Can you reproduce word for word everything in the patch discussion from "Finally, should we" down to "shame on me...."?

Text for analysis |
┄┄┄┄┄┄
Finally, should we care about module reference leaks?  Does anyone
really *need* to unload modules?  And will bad stuff happen when the
count overflows, or does the module code fail safely somehow in the
overflow case?  I know, bugs are bugs, I should care about fixing all of
them, shame on me....

--b.

> 
> 
> > net/sunrpc/svc.c | 6 ++++--
> > 1 file changed, 4 insertions(+), 2 deletions(-)
> > 
> > diff --git a/net/sunrpc/svc.c b/net/sunrpc/svc.c
> > index 61fb8a18552c..d76dc9d95d16 100644
> > --- a/net/sunrpc/svc.c
> > +++ b/net/sunrpc/svc.c
> > @@ -1413,7 +1413,7 @@ svc_process_common(struct svc_rqst *rqstp, struct kvec *argv, struct kvec *resv)
> > 
> >  sendit:
> > 	if (svc_authorise(rqstp))
> > -		goto close;
> > +		goto close_xprt;
> > 	return 1;		/* Caller can now send it */
> > 
> > release_dropit:
> > @@ -1425,6 +1425,8 @@ svc_process_common(struct svc_rqst *rqstp, struct kvec *argv, struct kvec *resv)
> > 	return 0;
> > 
> >  close:
> > +	svc_authorise(rqstp);
> > +close_xprt:
> > 	if (rqstp->rq_xprt && test_bit(XPT_TEMP, &rqstp->rq_xprt->xpt_flags))
> > 		svc_close_xprt(rqstp->rq_xprt);
> > 	dprintk("svc: svc_process close\n");
> > @@ -1433,7 +1435,7 @@ svc_process_common(struct svc_rqst *rqstp, struct kvec *argv, struct kvec *resv)
┄┄┄┄┄┄
Dataset |
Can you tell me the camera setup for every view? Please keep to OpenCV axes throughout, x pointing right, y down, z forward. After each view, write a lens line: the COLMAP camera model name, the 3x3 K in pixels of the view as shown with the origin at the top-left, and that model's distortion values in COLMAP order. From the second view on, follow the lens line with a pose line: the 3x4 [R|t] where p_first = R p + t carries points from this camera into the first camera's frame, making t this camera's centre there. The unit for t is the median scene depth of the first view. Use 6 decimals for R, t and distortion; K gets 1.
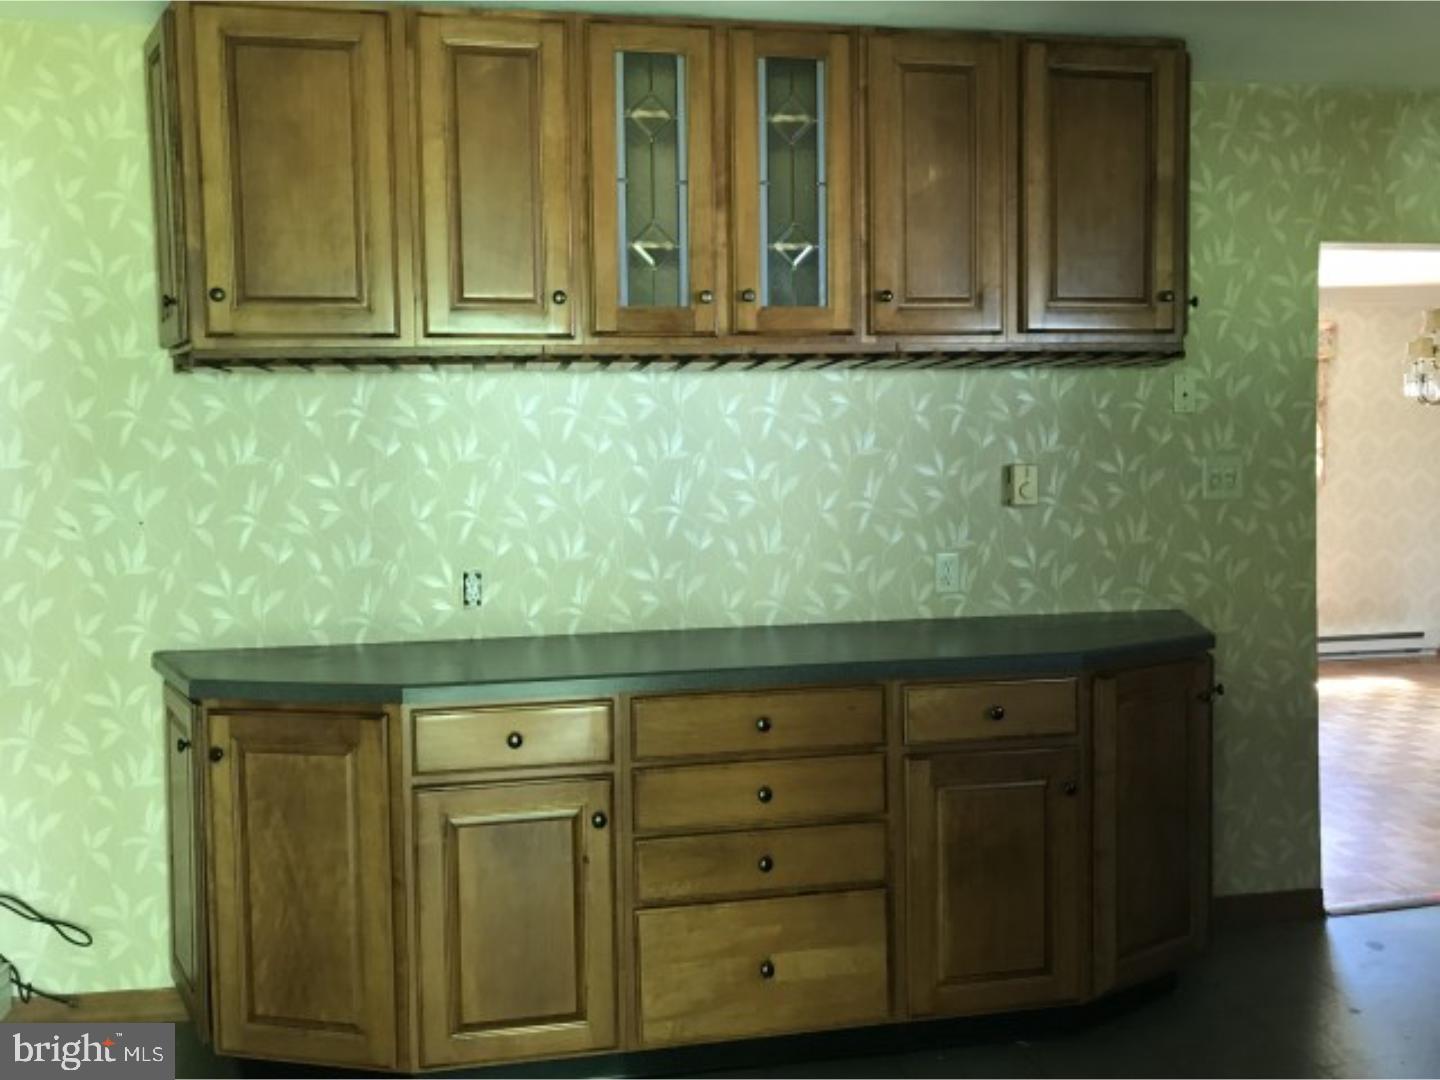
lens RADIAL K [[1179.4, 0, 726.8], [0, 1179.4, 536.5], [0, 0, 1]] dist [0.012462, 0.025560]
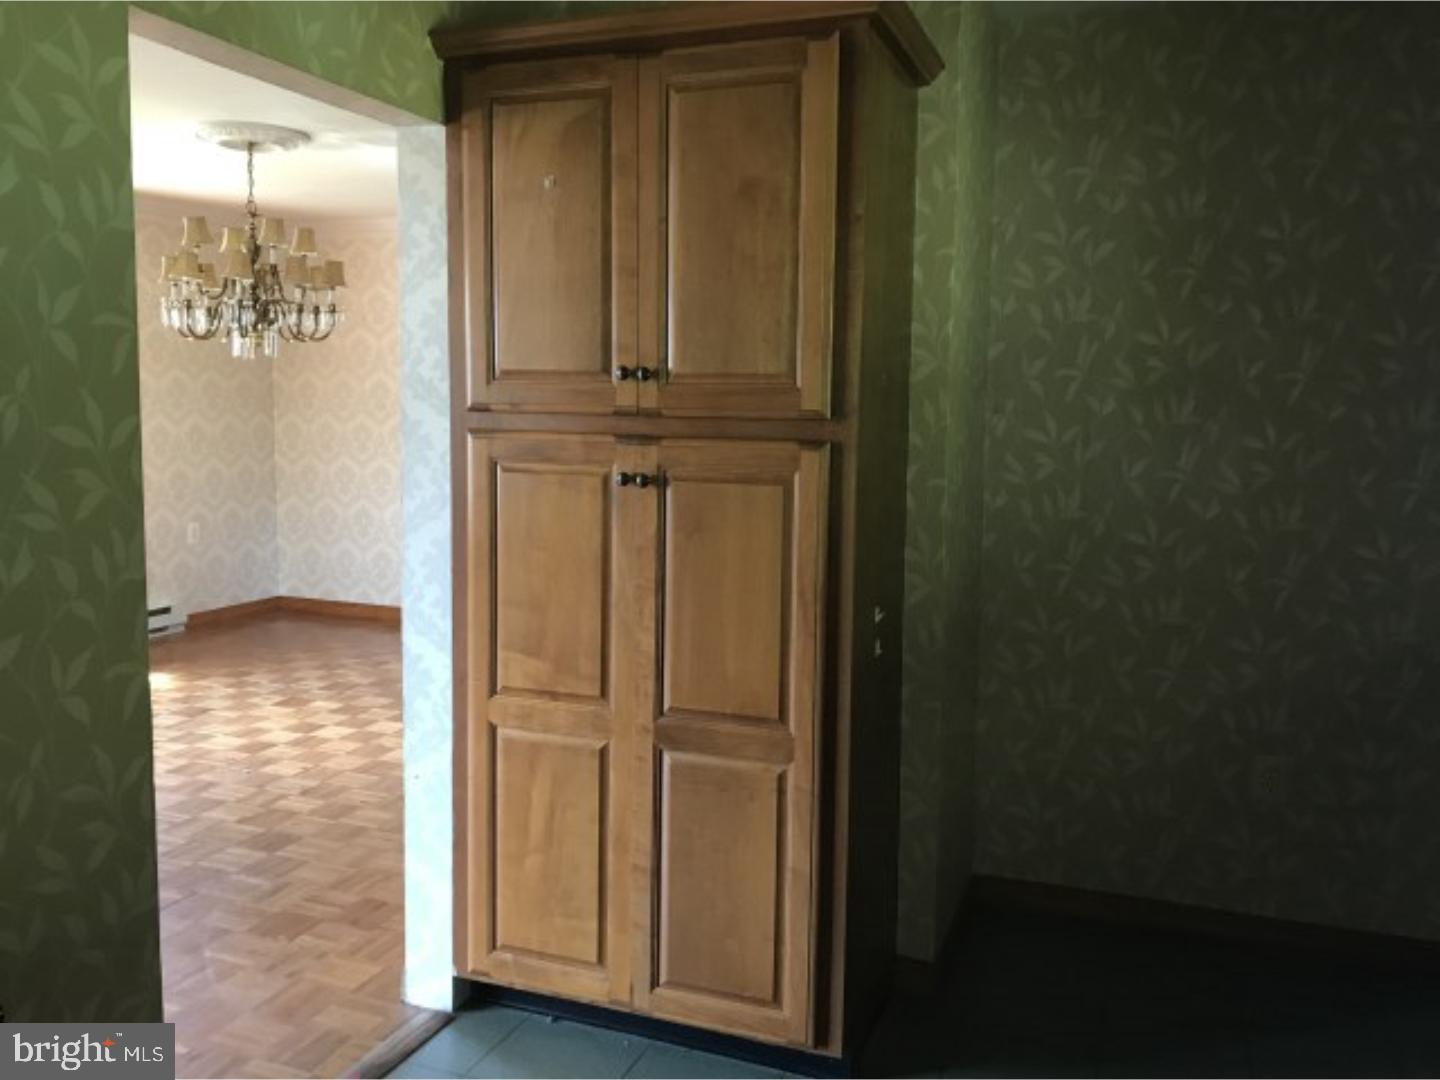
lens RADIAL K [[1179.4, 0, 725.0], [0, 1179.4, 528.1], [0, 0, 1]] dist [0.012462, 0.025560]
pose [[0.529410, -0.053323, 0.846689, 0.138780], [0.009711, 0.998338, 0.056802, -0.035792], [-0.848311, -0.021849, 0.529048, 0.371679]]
┄┄┄┄┄┄
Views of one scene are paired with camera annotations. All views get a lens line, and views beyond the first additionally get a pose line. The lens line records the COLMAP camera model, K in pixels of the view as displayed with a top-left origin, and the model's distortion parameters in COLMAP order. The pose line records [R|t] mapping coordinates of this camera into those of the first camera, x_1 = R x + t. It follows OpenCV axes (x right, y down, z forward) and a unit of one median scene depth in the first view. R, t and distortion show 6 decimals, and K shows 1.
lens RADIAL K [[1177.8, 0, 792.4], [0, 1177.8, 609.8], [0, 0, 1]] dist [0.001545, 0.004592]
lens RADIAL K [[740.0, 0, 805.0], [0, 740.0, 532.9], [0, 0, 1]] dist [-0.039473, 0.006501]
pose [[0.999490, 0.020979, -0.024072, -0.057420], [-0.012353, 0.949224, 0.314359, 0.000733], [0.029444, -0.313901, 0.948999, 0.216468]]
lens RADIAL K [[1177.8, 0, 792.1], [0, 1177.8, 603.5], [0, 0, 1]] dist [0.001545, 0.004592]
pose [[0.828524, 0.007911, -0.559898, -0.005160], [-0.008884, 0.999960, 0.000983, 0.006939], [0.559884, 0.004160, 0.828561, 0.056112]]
┄┄┄┄┄┄
Result for this exercise |
Finally, should we care about module reference leaks?  Does anyone
really *need* to unload modules?  And will bad stuff happen when the
count overflows, or does the module code fail safely somehow in the
overflow case?  I know, bugs are bugs, I should care about fixing all of
them, shame on me....